The Warmest December by Bernice L. McFadden

The Warmest December by Bernice L. McFadden

Author:Bernice L. McFadden [McFadden, Bernice L.]
Language: eng
Format: epub
Tags: Fiction, African American, Contemporary Women
ISBN: 9781617750359
Google: __nyxYnitwkC
Amazon: 1617750352
Publisher: Akashic Books
Published: 2012-01-15T05:00:00+00:00


Chapter Twelve

I left Hy-Lo and went home to search through old pictures, looking for the periods in my life when I was happy. Black-and-whites, colored photos, and bent and ragged Polaroids lay scattered around me. We had boxes of pictures. Endless squares of memories that marked each year of our lives. I snatched up picture after picture and put aside the ones that showed me smiling. Out of the hundred or so that lay around me, I was only smiling in fourteen.

I looked at each one carefully, searching for a trace of real happiness, but after more than an hour I found only three where my smile was genuine. The others held smiles that had been asked for. “Smile for the camera.” “Say cheese, Kenzie.”

Even the pictures of my time spent away from our home showed unhappiness. By then, though, I had been unhappy for so long that it had penetrated my features and had taken hold of my character.

I looked again at the younger me surrounded by my classmates. Them grinning, me grimacing. I stood up and looked at myself in the mirror, still grimacing, still sad, still unhappy.

Mable was the one who had suggested it. I had no idea that anything like it really existed outside of the movies.

Boarding school.

She had a book full of them. Schools all over the country.

Schools that had classes that would enrich the lives of young adults. That was their line. The small black-and-white pictures in the book reminded me of the colorful glossy brochure I had from Camp Crystal Lake. Laughing children. Most of the faces were white. Others were Asian. Very few were black.

“You remember Jessica Nettles from around the corner?” Mable was talking fast and low as if someone would walk in at any moment and catch her sharing a secret with me. “Well, she went to one of these schools, she loved it, and now she’s in college somewhere down south. Black college, I think.”

She moved to the kitchen and grabbed the dish towel off its hook. Nothing needed wiping; she just needed to have something in her hands, something to twist and curl. “They have classes that you wouldn’t get in regular schools. They do things these city schools don’t do.”

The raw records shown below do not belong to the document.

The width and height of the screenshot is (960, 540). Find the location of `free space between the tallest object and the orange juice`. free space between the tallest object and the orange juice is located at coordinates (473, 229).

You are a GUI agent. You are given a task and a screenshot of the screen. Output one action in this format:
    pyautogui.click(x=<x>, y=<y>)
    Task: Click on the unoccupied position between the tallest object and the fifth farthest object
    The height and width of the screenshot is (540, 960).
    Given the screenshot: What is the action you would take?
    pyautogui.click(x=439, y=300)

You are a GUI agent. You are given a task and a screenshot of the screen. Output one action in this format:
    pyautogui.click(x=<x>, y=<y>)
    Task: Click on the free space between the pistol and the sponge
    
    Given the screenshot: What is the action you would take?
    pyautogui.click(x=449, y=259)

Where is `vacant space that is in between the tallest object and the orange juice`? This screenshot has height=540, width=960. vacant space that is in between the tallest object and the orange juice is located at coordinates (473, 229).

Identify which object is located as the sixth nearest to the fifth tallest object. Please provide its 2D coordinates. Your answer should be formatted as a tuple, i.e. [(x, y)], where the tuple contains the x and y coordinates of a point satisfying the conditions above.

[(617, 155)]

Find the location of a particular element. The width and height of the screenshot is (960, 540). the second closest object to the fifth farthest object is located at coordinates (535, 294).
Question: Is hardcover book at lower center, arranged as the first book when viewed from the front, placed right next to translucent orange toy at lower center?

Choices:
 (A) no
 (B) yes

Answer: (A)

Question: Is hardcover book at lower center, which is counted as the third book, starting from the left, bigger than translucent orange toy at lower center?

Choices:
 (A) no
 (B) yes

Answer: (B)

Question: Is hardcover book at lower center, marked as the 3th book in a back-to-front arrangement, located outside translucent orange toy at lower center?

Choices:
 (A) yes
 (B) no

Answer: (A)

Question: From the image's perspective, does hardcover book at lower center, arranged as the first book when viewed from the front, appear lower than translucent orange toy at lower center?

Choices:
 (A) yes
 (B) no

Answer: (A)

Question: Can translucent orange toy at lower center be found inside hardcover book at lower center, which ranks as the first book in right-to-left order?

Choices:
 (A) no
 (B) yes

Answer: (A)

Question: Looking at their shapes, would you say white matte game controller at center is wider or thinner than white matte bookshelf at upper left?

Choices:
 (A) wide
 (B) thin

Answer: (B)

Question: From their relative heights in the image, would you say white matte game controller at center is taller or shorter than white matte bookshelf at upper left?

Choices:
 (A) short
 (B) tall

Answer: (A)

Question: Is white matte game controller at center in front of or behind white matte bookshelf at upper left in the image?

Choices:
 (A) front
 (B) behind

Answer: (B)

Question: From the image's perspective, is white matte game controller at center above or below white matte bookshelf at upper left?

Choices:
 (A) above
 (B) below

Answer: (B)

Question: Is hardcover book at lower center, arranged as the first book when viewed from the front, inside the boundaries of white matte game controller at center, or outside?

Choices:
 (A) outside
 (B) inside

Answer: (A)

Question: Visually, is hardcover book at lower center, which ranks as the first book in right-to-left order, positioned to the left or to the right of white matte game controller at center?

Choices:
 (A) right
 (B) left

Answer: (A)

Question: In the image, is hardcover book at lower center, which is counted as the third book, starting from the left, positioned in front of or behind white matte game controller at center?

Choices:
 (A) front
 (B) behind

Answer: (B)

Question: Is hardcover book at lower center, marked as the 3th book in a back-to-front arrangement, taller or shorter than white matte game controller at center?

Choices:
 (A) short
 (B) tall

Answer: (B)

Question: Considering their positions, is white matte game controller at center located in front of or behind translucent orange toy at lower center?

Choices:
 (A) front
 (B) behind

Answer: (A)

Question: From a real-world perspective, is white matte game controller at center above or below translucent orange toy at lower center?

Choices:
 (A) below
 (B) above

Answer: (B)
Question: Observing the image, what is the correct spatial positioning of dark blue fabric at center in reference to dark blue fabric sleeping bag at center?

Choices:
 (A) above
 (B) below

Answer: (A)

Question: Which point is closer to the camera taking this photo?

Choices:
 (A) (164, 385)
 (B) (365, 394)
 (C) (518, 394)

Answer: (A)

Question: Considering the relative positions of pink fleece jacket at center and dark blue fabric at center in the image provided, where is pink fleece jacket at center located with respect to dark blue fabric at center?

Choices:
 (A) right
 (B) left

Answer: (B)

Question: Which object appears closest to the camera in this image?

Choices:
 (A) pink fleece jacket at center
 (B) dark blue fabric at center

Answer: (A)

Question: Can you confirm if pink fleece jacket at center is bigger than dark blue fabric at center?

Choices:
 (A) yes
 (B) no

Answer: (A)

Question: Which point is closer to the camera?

I listened to her go on and on as if she were the national spokesperson for boarding schools. I flipped slowly through the pages of the book, through Arizona, Colorado, Delaware. There was at least one school in every state.

“Could I come home on the weekends?” I asked, cutting off Mable’s continuous babble.

She stopped midword and looked at me. “Why would you want to, baby?” she asked without even a hint of humor behind it.

She was afraid for me, afraid of who I might become living with Hy-Lo and Delia. She was afraid for Malcolm too, but would have to deal with us separately.

“Well, it’s just that some of these schools are so far away from home. I mean, could I come home when I wanted to?”

What I wanted to ask was, could I come home if I needed to.